Many black South Africans are stopped by police who say they are looking for "illegals"--especially if they are seen as dark-skinned--and brutalized by both black and white cops.
"We have insisted that the South African government should take drastic measures to deal with this sort of situation," said Mozambican labor minister Mario Sevene. "The South African government is receptive to our requests, but it seems that in some areas it is not in control."
According to the Independent Complaints Directorate, a quasi-government agency set up to monitor complaints against the cops, 681 people died in police custody or as a result of police action in South Africa between April 1999 and March of this year.
While changes have been made to the command structure since South Africa's first nonracial, democratic elections in 1994, the police force essentially remains the same entity that was set up to defend the racist apartheid state and the property relations built upon it. Most cops are black, though specialized units such as the one that assaulted the three men are mostly or all white.
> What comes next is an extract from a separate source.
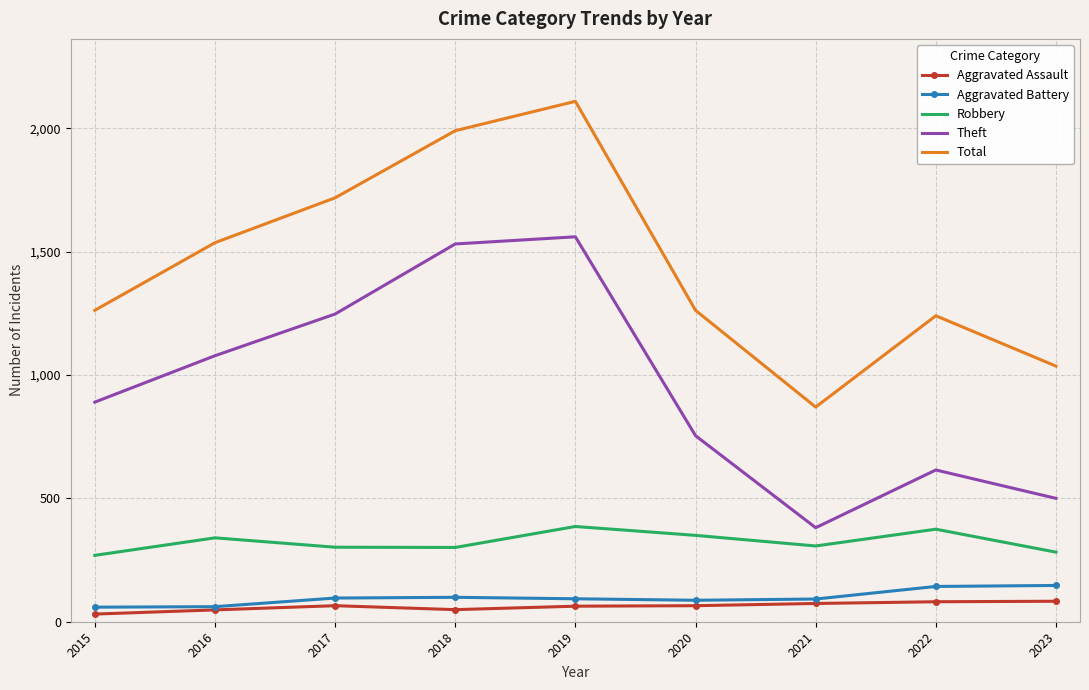

In Theft, how many points are higher than both neighbors (excluding endpoints)?

2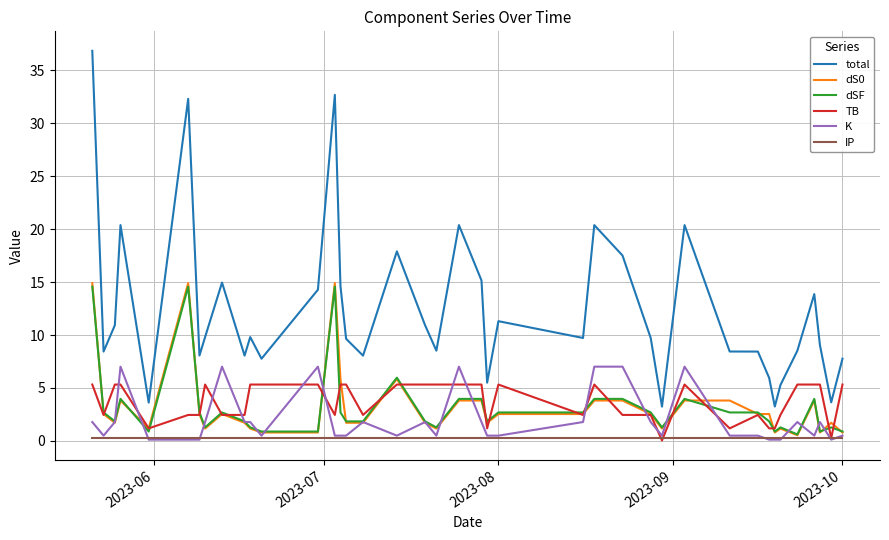

Which series has the widest spread of values?

total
"We are doing our utmost to rid the SA Police Service of these backward elements. I have made it abundantly clear that there is no place for racism and brutality," said Safety and Security Minister Steve Tshwete of the African National Congress. "These rogues are exceptions." He said the duties of dog units would be cut back and that their members would undergo psychological screening.
South African president Thabo Mbeki stated, "I think that, I hope anyway, that what [the video] did was show all South Africans that when we raise the issue of persisting racism in this country, we are not playing politics. It is a matter of great importance and we have to address it. You can't leave it as a constitutional principle. To create a nonracist South Africa we must in detail deal with the matter." A cabinet statement said, "We wish to call on all the people in our country to report these incidents and assure them that these actions will be dealt with using the full might of the law."
A constant refrain in the press and among opposition parties is that the police are "underpaid" and face a "stressful" environment where crime is "rampant." The notion that the country is besieged by criminals finds expression in the pronouncements of government officials.
"We will tackle these scum the way a bulldog tackles a bone," Tshwete was reported to have told a gathering of cops last year.